Calgary-based Husky Energy on Wednesday agreed to purchase a package of natural gas properties in west central Alberta that would nearly double the company's land base in the region and extend the use of its Ram River Gas Plant.

The Ram River Plant and its extensive infrastructure of gathering pipelines, transmission systems and rail lines, provide a strategic base for natural gas exploration and development. The region is an active exploration and production area for other producers and the plant provides additional revenue-generating opportunities by processing third-party natural gas.

The acquisition, expected to close with an unnamed party in the next two months, would add more than 65 MMcf/d to Husky's production base and contribute 37,000 boe of proven reserves and 11,700 boe of probable reserves. No financial details were disclosed.

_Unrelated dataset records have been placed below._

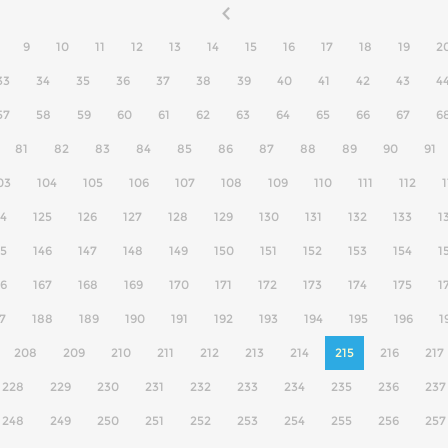
9
10
11
12
13
14
15
16
17
18
19
2
33
34
35
36
37
38
39
40
41
42
43
4
57
58
59
60
61
62
63
64
65
66
67
6
81
82
83
84
85
86
87
88
89
90
91
03
104
105
106
107
108
109
110
111
112
1
24
125
126
127
128
129
130
131
132
133
1
45
146
147
148
149
150
151
152
153
154
1
66
167
168
169
170
171
172
173
174
175
1
7
188
189
190
191
192
193
194
195
196
1
208
209
210
211
212
213
214
215
216
217
228
229
230
231
232
233
234
235
236
237
248
249
250
251
252
253
254
255
256
257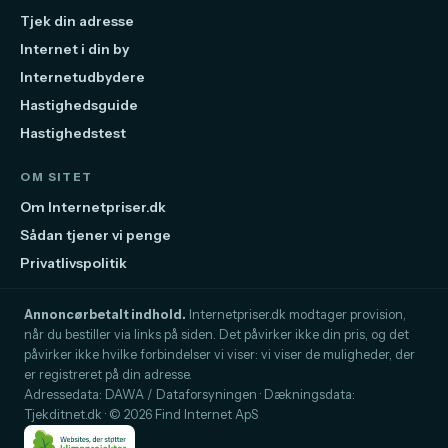
Tjek din adresse
Internet i din by
Internetudbydere
Hastighedsguide
Hastighedstest
OM SITET
Om Internetpriser.dk
Sådan tjener vi penge
Privatlivspolitik
Annoncørbetalt indhold.
Internetpriser.dk modtager provision,
når du bestiller via links på siden. Det påvirker ikke din pris, og det
påvirker ikke hvilke forbindelser vi viser: vi viser de muligheder, der
er registreret på din adresse.
Adressedata: DAWA / Dataforsyningen · Dækningsdata:
Tjekditnet.dk · © 2026 Find Internet ApS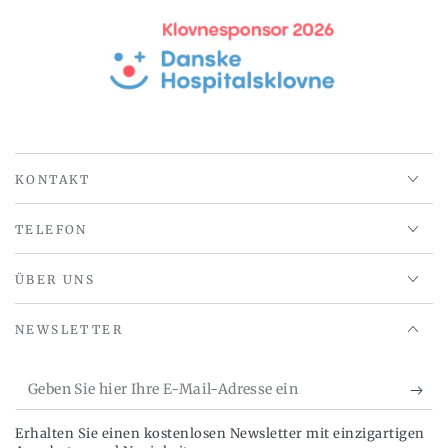
42x51xh80cm
42x51xh80cm
KONTAKT
TELEFON
ÜBER UNS
NEWSLETTER
Geben
Sie
Erhalten Sie einen kostenlosen Newsletter mit einzigartigen
hier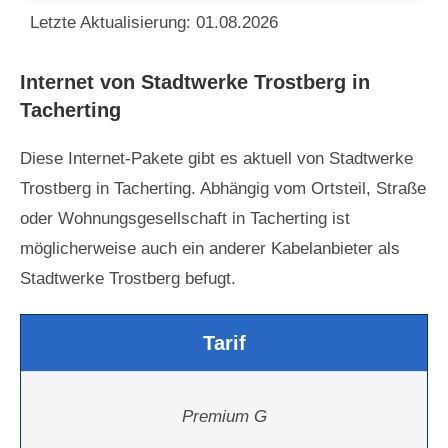
Letzte Aktualisierung: 01.08.2026
Internet von Stadtwerke Trostberg in
Tacherting
Diese Internet-Pakete gibt es aktuell von Stadtwerke
Trostberg in Tacherting. Abhängig vom Ortsteil, Straße
oder Wohnungsgesellschaft in Tacherting ist
möglicherweise auch ein anderer Kabelanbieter als
Stadtwerke Trostberg befugt.
Tarif
Premium G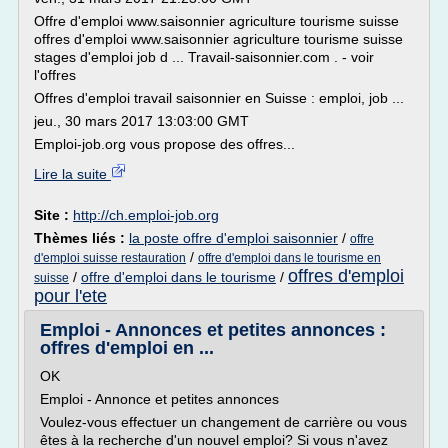
Offre d'emploi www.saisonnier agriculture tourisme suisse
offres d'emploi www.saisonnier agriculture tourisme suisse
stages d'emploi job d ... Travail-saisonnier.com . - voir
l'offres
Offres d'emploi travail saisonnier en Suisse : emploi, job ...
jeu., 30 mars 2017 13:03:00 GMT
Emploi-job.org vous propose des offres...
Lire la suite
Site :
http://ch.emploi-job.org
Thèmes liés :
la poste offre d'emploi saisonnier
/
offre
/
d'emploi suisse restauration
offre d'emploi dans le tourisme en
offres d'emploi
/
offre d'emploi dans le tourisme
/
suisse
pour l'ete
Emploi - Annonces et petites annonces :
offres d'emploi en ...
OK
Emploi - Annonce et petites annonces
Voulez-vous effectuer un changement de carrière ou vous
êtes à la recherche d'un nouvel emploi? Si vous n'avez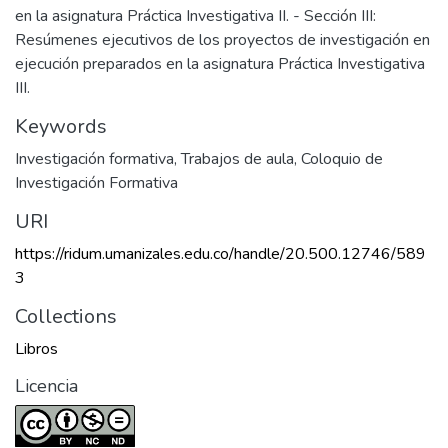
en la asignatura Práctica Investigativa II. - Sección III:
Resúmenes ejecutivos de los proyectos de investigación en
ejecución preparados en la asignatura Práctica Investigativa
III.
Keywords
Investigación formativa
,
Trabajos de aula
,
Coloquio de
Investigación Formativa
URI
https://ridum.umanizales.edu.co/handle/20.500.12746/589
3
Collections
Libros
Licencia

"As part of our heightened focus on growing near-term production, Husky has initiated a strategy to accelerate near-term production opportunities and to leverage our balance sheet capability in order to make acquisitions that fit with our business competence," said CEO Asim Ghosh. "This agreement represents an important step in executing that strategy."

The Ram River region in Alberta's Foothills is a core gas producing area for Husky, where it currently produces 50 MMcf/d. The acquisition would add 160,000 acres of land to the company's holdings, including 122,000 undeveloped acres, nearly doubling Husky's current land holdings in the region.

The Ram River Gas Plant processes a "significant" portion of the production that is being acquired, and over a five-year period, further production from the acquired properties would be integrated into the plant, according to the company.

"This is an important acquisition that adds to our natural gas production and reserves in an area where we have significant gas gathering and processing infrastructure," said Ghosh.